## PROBLEM 1
In the blog post about The Scream, which versions of the work does the sentence beginning "There's a painted version" list? Give the medium and year of each.
## PROBLEM 2
According to the blog post about The Scream, what caused the blood red sunsets that the painting may be recalling?
## PROBLEM 3
Carry on the blog post about The Scream from the point where it stops.

Skip to main content
Monthly Archives

June 2021

The Scream

By Elevenses, Talking art, The Scream
the scream

Today we’re talking about an emoji.

It’s probably one of my most frequently used emoji’s too so what does that say about me? Maybe not that I’m constantly in fear, but the painting that it derives directly from is absolutely a universal symbol of anxiety.

It’s a painting that doesn’t need much introduction. It’s almost as famous as the Mona Lisa. It’s Edvard Munch’s The Scream.

The Scream 1893

Edvard Munch, The Scream, 1893, National Gallery, Oslo, Norway

The Scream 1910

Edvard Munch, The Scream, 1910, Munch Museum, Oslo, Norway

The Scream Lithograph

Edvard Munch, Lithograph of The Scream

Thing is that there isn’t just one Scream but 4 plus a lithograph so that he could create black and white prints. There’s a painted version and a crayon version from 1893, a pastel version from 1895 and a later painted version from 1910.

It is a pretty compelling image largely because it’s quite simple.

The bridge creates some spatial recession and along with the two figures in the background it’s a straight line in a world of swirls. The lake or fjord beneath the bridge merges into the shoreline to the right and to hills and then sky above; this part of the painting is really flat which makes it ambiguous, just as the ‘screaming’ figure in the foreground is shrouded in ambiguity. Gender, age, even ethnicity are unarticulated which it what makes this figure so universally captivating. It’s nobody and everybody.

Returning to the composition, it’s interesting that this figure is different to the people in the background – there are no straight lines here – it blends far more easily into the swirls of nature; the sky, fjord and landscape. This was Munch’s intention. The figure probably isn’t screaming but was trying to block out a (possibly much more terrifying) ‘scream of nature’. Munch did write that The Scream was a work about remembered sensation and as such it may be recalling the extraordinary blood red sunsets from a decade previously which were caused by an eruption of Krakatoa in Indonesia. He wrote that he had been walking with a couple of friends when the sky seemed to engulf the landscape in flames, triggering an unnerving sense of fear in him. The original name of the piece translates as The Scream of Nature which was a phrase he used in a poem describing the event.

## AVAILABLE DATA
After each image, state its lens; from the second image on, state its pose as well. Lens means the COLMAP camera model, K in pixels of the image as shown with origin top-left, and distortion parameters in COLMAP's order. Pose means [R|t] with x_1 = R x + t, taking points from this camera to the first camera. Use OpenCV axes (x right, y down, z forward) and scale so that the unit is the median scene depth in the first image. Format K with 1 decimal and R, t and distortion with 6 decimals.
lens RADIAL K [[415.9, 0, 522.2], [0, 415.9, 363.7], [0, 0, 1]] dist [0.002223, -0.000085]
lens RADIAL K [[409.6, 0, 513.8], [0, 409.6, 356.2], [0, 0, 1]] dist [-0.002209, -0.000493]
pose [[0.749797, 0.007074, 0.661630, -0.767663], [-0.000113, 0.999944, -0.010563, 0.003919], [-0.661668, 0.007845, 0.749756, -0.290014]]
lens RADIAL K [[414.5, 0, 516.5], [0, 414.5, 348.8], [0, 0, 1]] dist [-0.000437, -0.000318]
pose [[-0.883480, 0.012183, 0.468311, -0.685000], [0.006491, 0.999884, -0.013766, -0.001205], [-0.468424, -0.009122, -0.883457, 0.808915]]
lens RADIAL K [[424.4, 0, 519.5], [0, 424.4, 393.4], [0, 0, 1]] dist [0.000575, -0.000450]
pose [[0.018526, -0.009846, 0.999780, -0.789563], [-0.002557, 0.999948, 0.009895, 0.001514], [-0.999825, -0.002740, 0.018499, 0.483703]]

## WRITTEN ANSWER 1
- Painted version, 1893
- Crayon version, 1893
- Pastel version, 1895
- Painted version, 1910

## WRITTEN ANSWER 2
An eruption of Krakatoa in Indonesia.

## WRITTEN ANSWER 3
Peruvian Mummy

Chachapoya mummy, 16th century, Musee de l’Homme, Paris, France. Photo: Francois Guillot / AFP / Getty Images

He may have also been recalling something that he saw at the 1889 Trocadero exhibition in Paris with Gaugin. This mummy had recently been discovered in Peru. I’m not surprised it stuck in his mind! Is there a resemblance to the painting? I think so.

Analysis showed that in life the mummy had been male and was shot in the back in the mid-16th century.

That said, some scholars think that it could also be about suicide. The bridge depicted was a known spot for jumpers and it’s near a slaughterhouse and the asylum that housed Munch’s schizophrenic sister. He was terrified of developing the mental illness that ran through his family, plus at the time he created the first images of The Scream, he was broke financially and heart-broken from a failed love affair.

I’m not so convinced about the ‘suicide’ interpretation although a tiny pencil inscription on the top left corner of the 1893 version has added fuel to theory. It reads “Can only have been painted by a madman” and has now been attributed to Munch himself, apparently scrawled after a meeting with a medical student who commented that that the painting must be the work of a disturbed mind.

Arguably it’s disturbed minds that have led to The Scream being stolen twice! Well, the painted versions have each been stolen once.

The first theft was in 1994 on the day that the Winter Olympics opened in Lillehammer. Unbelievably all the thieves had to do was pop a ladder up to a window of the National Gallery in Oslo, to climb inside and make off with the 1893 painting. They were so pleased with the ease of this crime that they added insult to robbery, leaving a note that read, “Thanks for the poor security.” Thankfully, the painting was recovered within three months.

Then in 2004 it was the turn of the 1910 version. There was rather more drama this time. In a daring daytime heist, two masked men armed with guns stole The Scream and Munch’s Madonna from Oslo’s Munch Museum. The thieves were caught and convicted fairly rapidly but a couple of years later, the paintings were still missing despite a hefty reward.

Any guesses as to how the paintings were finally recovered? The plan involved 2 million dark chocolate M&Ms.

Basically Mars came up with a marketing ploy that turned out to be a work of genius. They ran an advert of a red M&M playing hopscotch with the painting and offered a reward of 2 million dark chocolate M&Ms for information.

It only took a few days for a convict with a penchant for the sweets to come forward with information on the works’ whereabouts in exchange for conjugal visits and the 2.2 tons of M&Ms.

He didn’t get what he wanted but the cash value of almost £20k went to the Munch Museum.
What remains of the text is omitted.